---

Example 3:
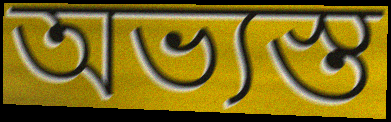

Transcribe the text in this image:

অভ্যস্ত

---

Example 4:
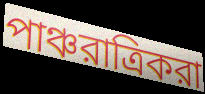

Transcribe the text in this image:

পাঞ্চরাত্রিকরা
----
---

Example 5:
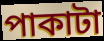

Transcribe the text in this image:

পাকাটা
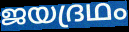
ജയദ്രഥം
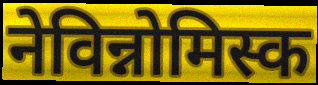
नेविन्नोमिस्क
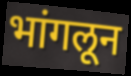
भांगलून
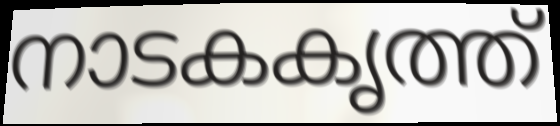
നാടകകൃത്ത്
----
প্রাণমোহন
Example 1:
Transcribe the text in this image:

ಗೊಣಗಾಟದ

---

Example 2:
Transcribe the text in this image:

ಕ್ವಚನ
----
→ **About this task**: Which lines of the records above contain the word "Example"? Report each one.

→ **Expected answer**:
Example 3:
Example 4:
Example 5:
Example 1:
Example 2:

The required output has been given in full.